It’s been over three long, long years since Martin Scorsese dared trash superhero movies. He made those comments so long ago the pandemic hadn’t even started. People still get pissy about it, and to some the director of some of the finest pictures ever made — and cheerleader for films from all over history and all over the world — is forever seen as a villain of the MCU. Not everyone involved with the genre is mad at him, though. Kumail Nanjiani, who got jacked for 2021’s Eternals, recently offered a perfectly diplomatic response.

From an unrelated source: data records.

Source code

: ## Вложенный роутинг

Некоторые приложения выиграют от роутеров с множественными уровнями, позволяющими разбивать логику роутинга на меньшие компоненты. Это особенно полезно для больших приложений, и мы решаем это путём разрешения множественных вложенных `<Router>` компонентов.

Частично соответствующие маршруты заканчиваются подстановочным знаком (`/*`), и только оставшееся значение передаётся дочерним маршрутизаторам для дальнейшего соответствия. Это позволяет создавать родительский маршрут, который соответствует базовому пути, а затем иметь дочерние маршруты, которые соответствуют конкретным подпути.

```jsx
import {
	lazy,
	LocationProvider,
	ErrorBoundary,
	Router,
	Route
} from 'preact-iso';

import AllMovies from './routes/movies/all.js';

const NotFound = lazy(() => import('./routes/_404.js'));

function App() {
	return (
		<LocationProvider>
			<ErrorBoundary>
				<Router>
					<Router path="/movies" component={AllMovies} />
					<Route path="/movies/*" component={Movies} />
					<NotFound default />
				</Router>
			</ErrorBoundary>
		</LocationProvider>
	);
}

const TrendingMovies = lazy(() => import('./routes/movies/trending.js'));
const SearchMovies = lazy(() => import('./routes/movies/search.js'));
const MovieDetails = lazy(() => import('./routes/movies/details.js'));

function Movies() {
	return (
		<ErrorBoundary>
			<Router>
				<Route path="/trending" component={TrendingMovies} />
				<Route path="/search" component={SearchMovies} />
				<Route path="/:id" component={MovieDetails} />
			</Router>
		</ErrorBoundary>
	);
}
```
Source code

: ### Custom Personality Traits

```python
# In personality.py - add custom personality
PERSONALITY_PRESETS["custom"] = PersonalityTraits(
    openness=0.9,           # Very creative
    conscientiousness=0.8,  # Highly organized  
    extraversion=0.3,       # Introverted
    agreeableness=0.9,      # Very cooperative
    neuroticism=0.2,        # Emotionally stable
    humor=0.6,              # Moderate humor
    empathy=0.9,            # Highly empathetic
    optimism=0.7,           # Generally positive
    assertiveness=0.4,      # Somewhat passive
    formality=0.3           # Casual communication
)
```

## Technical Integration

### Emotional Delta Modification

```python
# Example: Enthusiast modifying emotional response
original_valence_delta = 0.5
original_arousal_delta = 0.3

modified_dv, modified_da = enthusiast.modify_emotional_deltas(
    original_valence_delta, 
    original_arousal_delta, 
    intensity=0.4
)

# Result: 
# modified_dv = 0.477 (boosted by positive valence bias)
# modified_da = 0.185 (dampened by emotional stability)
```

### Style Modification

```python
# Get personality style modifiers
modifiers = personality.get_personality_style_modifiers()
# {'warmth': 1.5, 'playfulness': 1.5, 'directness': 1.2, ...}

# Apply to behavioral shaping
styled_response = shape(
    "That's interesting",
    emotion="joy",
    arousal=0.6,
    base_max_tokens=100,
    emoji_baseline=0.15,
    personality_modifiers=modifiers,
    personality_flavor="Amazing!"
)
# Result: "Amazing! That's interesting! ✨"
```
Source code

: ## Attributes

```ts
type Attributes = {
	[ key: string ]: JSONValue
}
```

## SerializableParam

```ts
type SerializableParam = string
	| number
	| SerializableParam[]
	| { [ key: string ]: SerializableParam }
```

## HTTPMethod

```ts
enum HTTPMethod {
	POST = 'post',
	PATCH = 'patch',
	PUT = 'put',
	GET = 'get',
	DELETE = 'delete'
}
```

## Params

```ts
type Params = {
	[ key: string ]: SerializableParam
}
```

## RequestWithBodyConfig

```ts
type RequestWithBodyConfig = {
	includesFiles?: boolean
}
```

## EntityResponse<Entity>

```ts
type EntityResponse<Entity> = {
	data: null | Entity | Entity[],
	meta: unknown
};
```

In a recent profile by Esquire (in a bit caught by Variety), the Welcome to Chippendales star was perhaps inevitably asked what he thought about some of the great directors who’ve come for the genre in which he’s so far made one (1) film — not just the guy who made The Age of Innocence but also the guy who made Jackie Brown.
“I obviously love the movies Tarantino makes or Scorsese makes, and I may disagree with Scorsese’s opinion on superhero movies, but I mean, who else has earned the right to have an opinion?” Nanjiani replied. “If Scorsese hasn’t earned the right to have an opinion on movies, then none of us should have an opinion on movies.”
He added, “It’s so strange that people get upset about it.”
At one point he even echoed one of Scorsese’s main beefs with Marvel and ilk: that they’ve helped homogenize the multiplex, killing viewers’ demand for smaller movies. Bemoaning the death of “grown-up movies that have a decent budget, decent movie stars in the theatres,” he waxed bittersweet over 2017, when his autobiographical indie drama-comedy The Big Sick was able to elevate his profile.
“I think our year was the last year where those indie movies found commercial success,” Nanjiani mourned. “’There’s a sense that people, unless it’s action or horror, don’t want to go to the theatres to see it.”